How to complete this task => Exactly those lines that run from the one containing "[6.3. Mejoras a futuro y problemas actuales" through the last line of the entries below should be printed, and no others.

(Document images with source code)

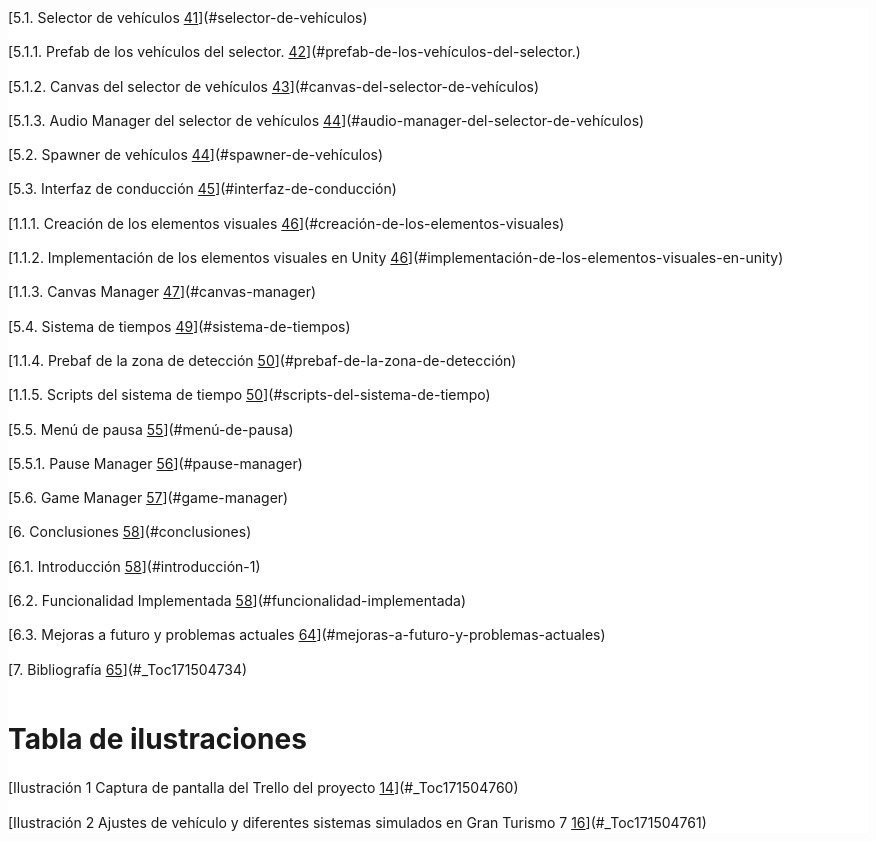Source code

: [5.1. Selector de vehículos
[41](#selector-de-vehículos)](#selector-de-vehículos)

[5.1.1. Prefab de los vehículos del selector.
[42](#prefab-de-los-vehículos-del-selector.)](#prefab-de-los-vehículos-del-selector.)

[5.1.2. Canvas del selector de vehículos
[43](#canvas-del-selector-de-vehículos)](#canvas-del-selector-de-vehículos)

[5.1.3. Audio Manager del selector de vehículos
[44](#audio-manager-del-selector-de-vehículos)](#audio-manager-del-selector-de-vehículos)

[5.2. Spawner de vehículos
[44](#spawner-de-vehículos)](#spawner-de-vehículos)

[5.3. Interfaz de conducción
[45](#interfaz-de-conducción)](#interfaz-de-conducción)

[1.1.1. Creación de los elementos visuales
[46](#creación-de-los-elementos-visuales)](#creación-de-los-elementos-visuales)

[1.1.2. Implementación de los elementos visuales en Unity
[46](#implementación-de-los-elementos-visuales-en-unity)](#implementación-de-los-elementos-visuales-en-unity)

[1.1.3. Canvas Manager [47](#canvas-manager)](#canvas-manager)

[5.4. Sistema de tiempos [49](#sistema-de-tiempos)](#sistema-de-tiempos)

[1.1.4. Prebaf de la zona de detección
[50](#prebaf-de-la-zona-de-detección)](#prebaf-de-la-zona-de-detección)

[1.1.5. Scripts del sistema de tiempo
[50](#scripts-del-sistema-de-tiempo)](#scripts-del-sistema-de-tiempo)

[5.5. Menú de pausa [55](#menú-de-pausa)](#menú-de-pausa)

[5.5.1. Pause Manager [56](#pause-manager)](#pause-manager)

[5.6. Game Manager [57](#game-manager)](#game-manager)

[6. Conclusiones [58](#conclusiones)](#conclusiones)

[6.1. Introducción [58](#introducción-1)](#introducción-1)

[6.2. Funcionalidad Implementada
[58](#funcionalidad-implementada)](#funcionalidad-implementada)

[6.3. Mejoras a futuro y problemas actuales
[64](#mejoras-a-futuro-y-problemas-actuales)](#mejoras-a-futuro-y-problemas-actuales)

[7. Bibliografía [65](#_Toc171504734)](#_Toc171504734)

#  Tabla de ilustraciones

[Ilustración 1 Captura de pantalla del Trello del proyecto
[14](#_Toc171504760)](#_Toc171504760)

[Ilustración 2 Ajustes de vehículo y diferentes sistemas simulados en
Gran Turismo 7 [16](#_Toc171504761)](#_Toc171504761)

Task output =>
[6.3. Mejoras a futuro y problemas actuales
[64](#mejoras-a-futuro-y-problemas-actuales)](#mejoras-a-futuro-y-problemas-actuales)

[7. Bibliografía [65](#_Toc171504734)](#_Toc171504734)

#  Tabla de ilustraciones

[Ilustración 1 Captura de pantalla del Trello del proyecto
[14](#_Toc171504760)](#_Toc171504760)

[Ilustración 2 Ajustes de vehículo y diferentes sistemas simulados en
Gran Turismo 7 [16](#_Toc171504761)](#_Toc171504761)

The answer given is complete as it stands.